I left the life I loved and the purpose I’d found for a relationship that wasn’t what I thought it was.

For someone who turned out to be someone I didn’t know, and who never actually wanted the life he said he did. ”

Silence wound its way around them, broken only by the sound of the rain hitting the windows. Jake kept his eyes on his hands, unable to look at Ru, his story of failure leaving him stripped naked.
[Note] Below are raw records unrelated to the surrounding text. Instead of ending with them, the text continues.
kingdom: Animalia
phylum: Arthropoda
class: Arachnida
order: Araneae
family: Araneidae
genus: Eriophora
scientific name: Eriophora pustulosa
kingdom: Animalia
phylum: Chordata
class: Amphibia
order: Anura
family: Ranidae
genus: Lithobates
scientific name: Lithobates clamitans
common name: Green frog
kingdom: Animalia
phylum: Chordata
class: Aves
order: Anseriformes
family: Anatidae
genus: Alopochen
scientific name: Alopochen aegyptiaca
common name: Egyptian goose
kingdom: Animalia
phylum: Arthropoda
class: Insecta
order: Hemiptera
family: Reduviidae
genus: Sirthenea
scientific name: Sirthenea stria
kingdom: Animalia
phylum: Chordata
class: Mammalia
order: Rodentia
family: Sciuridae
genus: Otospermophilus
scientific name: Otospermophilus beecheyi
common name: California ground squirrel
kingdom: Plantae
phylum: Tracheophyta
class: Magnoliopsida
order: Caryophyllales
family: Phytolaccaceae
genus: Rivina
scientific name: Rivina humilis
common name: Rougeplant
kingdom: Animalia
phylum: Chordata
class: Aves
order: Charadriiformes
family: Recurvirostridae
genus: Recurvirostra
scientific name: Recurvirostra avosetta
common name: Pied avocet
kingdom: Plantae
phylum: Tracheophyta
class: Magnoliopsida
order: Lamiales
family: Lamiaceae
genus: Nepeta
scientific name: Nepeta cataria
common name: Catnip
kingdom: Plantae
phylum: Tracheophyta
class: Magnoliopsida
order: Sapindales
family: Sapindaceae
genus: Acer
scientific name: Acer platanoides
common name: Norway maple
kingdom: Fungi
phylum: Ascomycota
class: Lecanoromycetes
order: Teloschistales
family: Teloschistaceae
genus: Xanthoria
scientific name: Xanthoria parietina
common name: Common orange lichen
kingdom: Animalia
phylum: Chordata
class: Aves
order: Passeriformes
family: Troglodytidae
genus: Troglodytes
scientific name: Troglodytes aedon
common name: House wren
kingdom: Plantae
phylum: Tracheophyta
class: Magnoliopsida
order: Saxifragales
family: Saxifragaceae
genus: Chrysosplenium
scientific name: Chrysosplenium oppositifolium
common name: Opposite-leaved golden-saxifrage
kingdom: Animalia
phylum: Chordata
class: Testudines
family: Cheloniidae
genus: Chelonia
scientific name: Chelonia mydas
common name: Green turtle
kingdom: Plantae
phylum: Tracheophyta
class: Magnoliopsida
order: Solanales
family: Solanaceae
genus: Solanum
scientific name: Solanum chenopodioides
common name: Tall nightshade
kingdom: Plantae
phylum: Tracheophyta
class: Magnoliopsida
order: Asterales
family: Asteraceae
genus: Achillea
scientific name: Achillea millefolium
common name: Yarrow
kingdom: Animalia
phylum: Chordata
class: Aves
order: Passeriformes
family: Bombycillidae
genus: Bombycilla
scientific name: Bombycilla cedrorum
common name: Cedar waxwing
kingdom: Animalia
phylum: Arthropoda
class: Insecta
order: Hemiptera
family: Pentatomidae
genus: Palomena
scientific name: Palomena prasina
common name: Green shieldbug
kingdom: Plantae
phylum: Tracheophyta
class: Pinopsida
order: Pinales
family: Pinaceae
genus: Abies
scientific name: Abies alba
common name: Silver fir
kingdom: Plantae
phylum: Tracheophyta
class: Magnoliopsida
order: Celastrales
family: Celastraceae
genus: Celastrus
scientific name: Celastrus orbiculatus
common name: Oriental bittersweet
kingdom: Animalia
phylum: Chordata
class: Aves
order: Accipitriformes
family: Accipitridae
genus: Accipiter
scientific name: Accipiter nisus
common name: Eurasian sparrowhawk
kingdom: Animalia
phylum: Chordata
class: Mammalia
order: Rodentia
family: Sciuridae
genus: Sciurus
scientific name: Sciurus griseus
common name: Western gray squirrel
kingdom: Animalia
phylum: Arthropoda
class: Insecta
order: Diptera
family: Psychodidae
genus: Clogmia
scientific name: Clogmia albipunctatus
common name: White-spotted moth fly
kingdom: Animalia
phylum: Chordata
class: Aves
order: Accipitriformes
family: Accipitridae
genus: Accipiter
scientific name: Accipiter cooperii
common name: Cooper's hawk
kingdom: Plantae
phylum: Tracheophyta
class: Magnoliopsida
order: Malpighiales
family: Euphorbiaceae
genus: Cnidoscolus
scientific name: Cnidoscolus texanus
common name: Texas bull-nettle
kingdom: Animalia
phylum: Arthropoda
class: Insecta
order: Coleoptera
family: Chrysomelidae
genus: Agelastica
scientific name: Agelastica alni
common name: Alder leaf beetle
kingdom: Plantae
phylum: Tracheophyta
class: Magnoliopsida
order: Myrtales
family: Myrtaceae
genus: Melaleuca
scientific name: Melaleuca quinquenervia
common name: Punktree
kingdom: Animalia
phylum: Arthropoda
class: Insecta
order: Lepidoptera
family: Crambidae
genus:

“It’s not easy, is it, feeling like you’ve been made a fool of. That what you thought was solid ground under your feet was really nothing more than shifting sand. Kind of looks like we’re two of a kind.”

“It’s not something I talk about,” Jake said, the words rough at the edges. “Ever.”

“I understand why. Thank you. For trusting me enough to tell me.”

Jake glanced up briefly, before looking away again. “I needed to explain. About how I’ve been, since we… That was the first time I opened myself up…” And it scared me to death. “I’m sorry. About how I’ve been. It’s not you, it’s me.”

“As the saying goes.”

Jake winced at the sharpness in Ru’s voice, but Christ, could he blame him? “I didn’t mean to shut you out. I’m not used to having to think of others. Reckon I’ve been on my own for too long.”

Alone. And lonely. His solitude had allowed him to lick his wounds in private after Phil had gone. He’d needed that time to heal as best he could, but it had become ingrained, a habit. A habit Ru’s presence had disrupted, challenging him from the moment he’d found him huddled in the barn.

“What happens now?”

Jake met Ru’s gaze. “I’ve got no bloody idea.”

Ru snorted. “You and me both.”

Jake watched as Ru hugged his knees to his chest and gazed into the fire, lost in the flames.

They both had a lot to think about. There had been no point in lying.

Jake had no clue as to what came next. He didn’t know if he was capable of being more than what he’d become since Phil had left.

Maybe it was time to try, to find out, but as he watched Ru stare into the flames, Jake didn’t think he’d ever been as terrified as he was now.